The events should be a template to local officials, downtown business merchants, and the Downtown Business Association for future events in the district.

However, if the past has taught us anything, it's the events will be the exception rather than the rule, which is regrettable considering downtown's potential for success lies just beneath the surface of its largely dormant current state.

Downtown's failures don't necessarily belong to any one group or person. Rather, the shortcomings of the district belong to the community as a whole, and can also be attributed to a shortage of people with the proper vision, desire and follow-through willing to revitalize the area.

The editorial board encourages more officials and groups to get involved with downtown.

Could the Moffat County Tourism Association, Craig Chamber of Commerce and Craig/Moffat Economic Development Partnership help design plans to provide a needed jolt to the area?

Could the City of Craig, with its numerous employees and elected leaders, take up the cause, too, by contributing personnel and resources?

Could the DBA, the group with the most at stake downtown, be more aggressive in pushing for events like Whittle the Wood to be relocated to an area that makes sense for visitors and businesses — yes, downtown — rather than some off the grid location at the edge of town?

We know a few things for certain regarding downtown districts in general and ours specifically.

We know it's been proven in numerous areas throughout the country people enjoy downtowns. They like being pedestrians and being able to shop and grab a bite to eat without being in their cars.

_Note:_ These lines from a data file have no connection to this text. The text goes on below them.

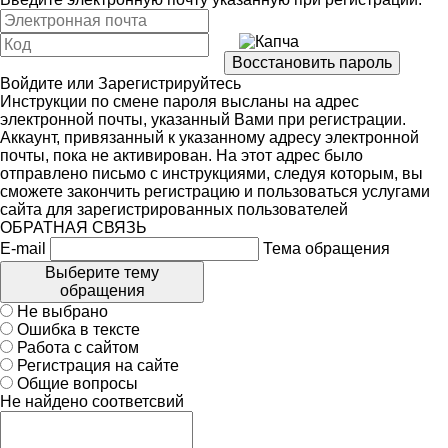
Войдите
или
Зарегистрируйтесь
Инструкции по смене пароля высланы на адрес
электронной почты, указанный Вами при регистрации.
Аккаунт, привязанный к указанному адресу электронной
почты, пока не активирован. На этот адрес было
отправлено письмо с инструкциями, следуя которым, вы
сможете закончить регистрацию и пользоваться услугами
сайта для зарегистрированных пользователей
ОБРАТНАЯ СВЯЗЬ
E-mail
Тема обращения
Выберите тему
обращения
Не выбрано
Ошибка в тексте
Работа с сайтом
Регистрация на сайте
Общие вопросы
Не найдено соответсвий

We know businesses on the ground floor and apartments or condos upstairs are proven to work, providing a built-in customer base. We know business hours can't be limited to 9 a.m. to 5 p.m. Monday through Friday.

We know local consumers will pay slightly higher prices with smaller merchants rather than big box stores, if they're given good enough reason to.

And we know few of these established methods are currently utilized in our downtown, which again, is a failure of vision rather than potential.

With emphasis and effort, the 400 and 500 blocks of Yampa Avenue can become a popular, successful area benefiting community members and businesses. Plenty of people have recognized and said as much.

The real question is, who's going to do something about it?